Work item: The answer must consist of every line in the records that contains the word "ditt".

[Data for analysis Boundary: Start]

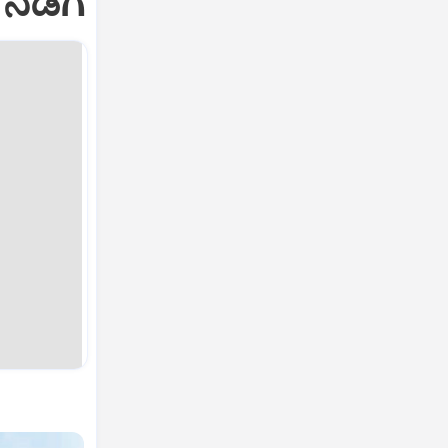
ನಡಿಗೆ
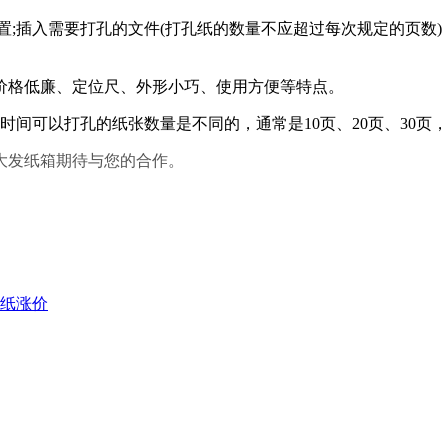
置;插入需要打孔的文件(打孔纸的数量不应超过每次规定的页数
价格低廉、定位尺、外形小巧、使用方便等特点。
时间可以打孔的纸张数量是不同的，通常是10页、20页、30页
大发纸箱期待与您的合作。
纸涨价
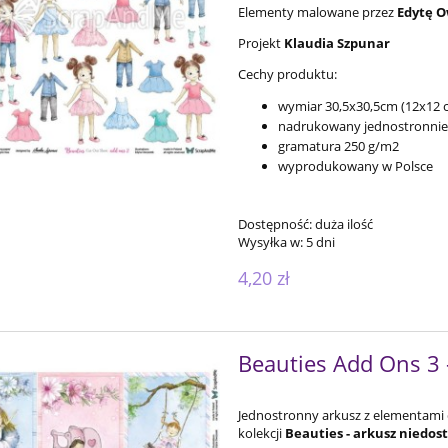
Elementy malowane przez
Edytę Ow
Projekt
Klaudia Szpunar
Cechy produktu:
wymiar 30,5x30,5cm (12x12 ca
nadrukowany jednostronnie
gramatura 250 g/m2
wyprodukowany w Polsce
Dostępność:
duża ilość
Wysyłka w:
5 dni
4,20 zł
Beauties Add Ons 3
Jednostronny arkusz z elementami 
kolekcji
Beauties -
arkusz
niedos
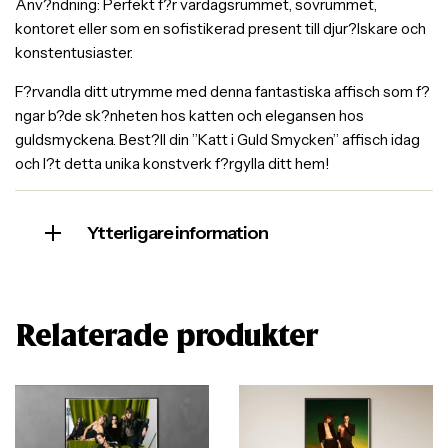
Anv?ndning: Perfekt f?r vardagsrummet, sovrummet,
kontoret eller som en sofistikerad present till djur?lskare och
konstentusiaster.
F?rvandla ditt utrymme med denna fantastiska affisch som f?
ngar b?de sk?nheten hos katten och elegansen hos
guldsmyckena. Best?ll din ”Katt i Guld Smycken” affisch idag
och l?t detta unika konstverk f?rgylla ditt hem!
Ytterligare information
Relaterade produkter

[Data for analysis Boundary: End]

Reply:
F?rvandla ditt utrymme med denna fantastiska affisch som f?
och l?t detta unika konstverk f?rgylla ditt hem!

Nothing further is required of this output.